As shown in FIG. 4A, the static eliminators 17a, 17b, 17c, and 17d include light guide bodies 171a, 171b, 171c, and 171d extending in a rod shape along the photosensitive drums 11a, 11b, 11c, and 11d, and LEDs 172a, 172b, 172c, and 172d, which are light sources that irradiate light on end faces of the light guide bodies 171a, 171b, 171c, and 171d, respectively. The light guide bodies 171a, 171b, 171c, and 171d guide light that has been made incident from the end faces, irradiating the light on the photosensitive drums 11a, 11b, 11c, and 11d, respectively.

As shown in FIG. 2 and FIG. 3, the LEDs 172a, 172b, 172c, and 172d for the static eliminators 17a, 17b, 17c, and 17d are lighted up by power distribution from the lighting power supply parts 60a, 60b, 60c, and 60d. Further, the lighting power supply parts 60a, 60b, 60c, and 60d control power distribution to the static eliminators 17a, 17b, 17c, and 17d on the basis of a common lighting control signal from the main body control part 2.

The LED 172a for the static eliminator 17a, which eliminates static electricity from the photosensitive drum 11a, which is for carrying a toner image for a monochrome image, is supported by a supporting member (not shown) that is fixed to the housing, or the like. Therefore, the irradiation location of the light that is emitted from the LED 172a is always the end face of the light guide body 171a.

As shown in FIG. 4A, the LEDs 172b, 172c, and 172d for the static eliminators 17b, 17c, and 17d, which eliminate static electricity from the photosensitive drums 11b, 11c, and 11d, respectively, which are for carrying toner images for color images, are fixed to one end of the support bars 71b, 71c, and 71d, respectively, which are turnably supported by the turning shaft 72. Further, there is provided a configuration in which the other ends of the support bars 71b, 71c, and 71d are connected to a plunger 70a of a solenoid 70, and in accordance with advance/retract of the plunger 70a, the support bars 71b, 71c, and 71d are turned.

As shown in FIG. 2 and FIG. 3, the solenoid 70 is controlled to be advanced/retracted by a separation control signal. The solenoid 70 moves the plunger 70a to a contracted position with a separation control signal (for example, a Hi level signal) to instruct the abutting position to be taken, and moves the plunger 70a to an extended position with a separation control signal (for example, a Low level signal) to instruct the separation position to be taken, respectively.

__Dataset records__:
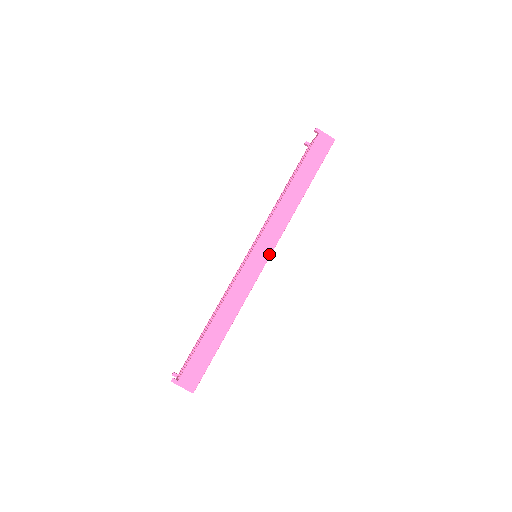
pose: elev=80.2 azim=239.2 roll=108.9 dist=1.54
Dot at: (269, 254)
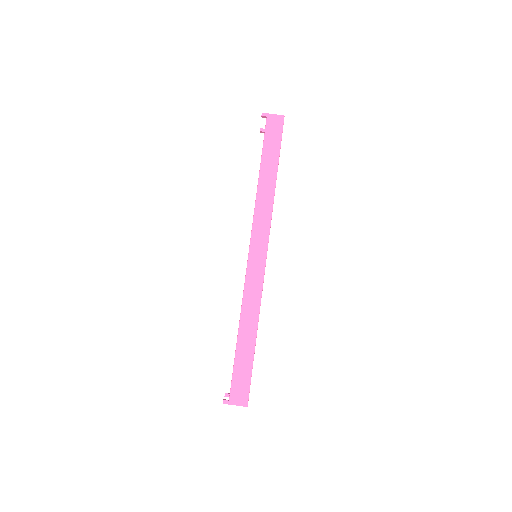
Dot at: (266, 250)
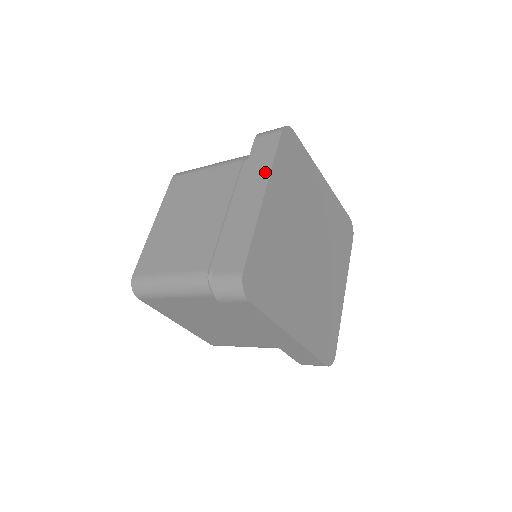
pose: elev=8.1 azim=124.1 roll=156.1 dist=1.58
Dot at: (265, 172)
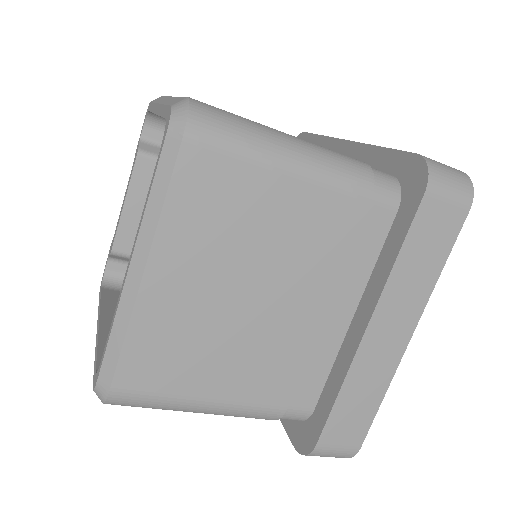
Dot at: occluded
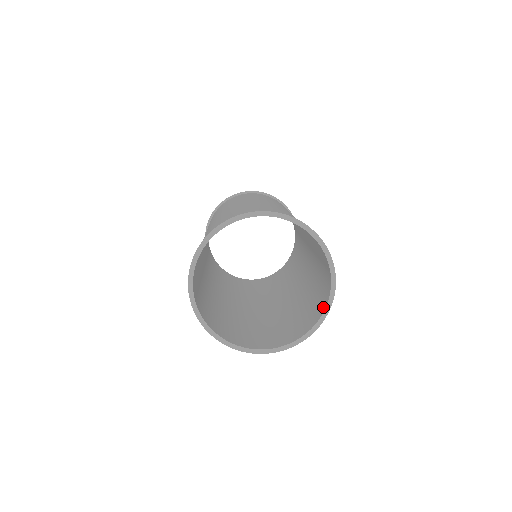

__Goal A__:
Translate this sentence from the static eliminator excerpt into Spanish: "Therefore, the irradiation location of the light that is emitted from the LED 172a is always the end face of the light guide body 171a."
__Goal B__:
Set down the stretch of the static eliminator excerpt from "As shown in FIG. 2 and FIG. 3, the LEDs" through "guide body 171a.", keeping every word unchanged.

__Complete response A__:
Por lo tanto, la ubicación de irradiación de la luz emitida por el LED 172a es siempre la cara extrema del cuerpo guía de luz 171a.

__Complete response B__:
As shown in FIG. 2 and FIG. 3, the LEDs 172a, 172b, 172c, and 172d for the static eliminators 17a, 17b, 17c, and 17d are lighted up by power distribution from the lighting power supply parts 60a, 60b, 60c, and 60d. Further, the lighting power supply parts 60a, 60b, 60c, and 60d control power distribution to the static eliminators 17a, 17b, 17c, and 17d on the basis of a common lighting control signal from the main body control part 2.

The LED 172a for the static eliminator 17a, which eliminates static electricity from the photosensitive drum 11a, which is for carrying a toner image for a monochrome image, is supported by a supporting member (not shown) that is fixed to the housing, or the like. Therefore, the irradiation location of the light that is emitted from the LED 172a is always the end face of the light guide body 171a.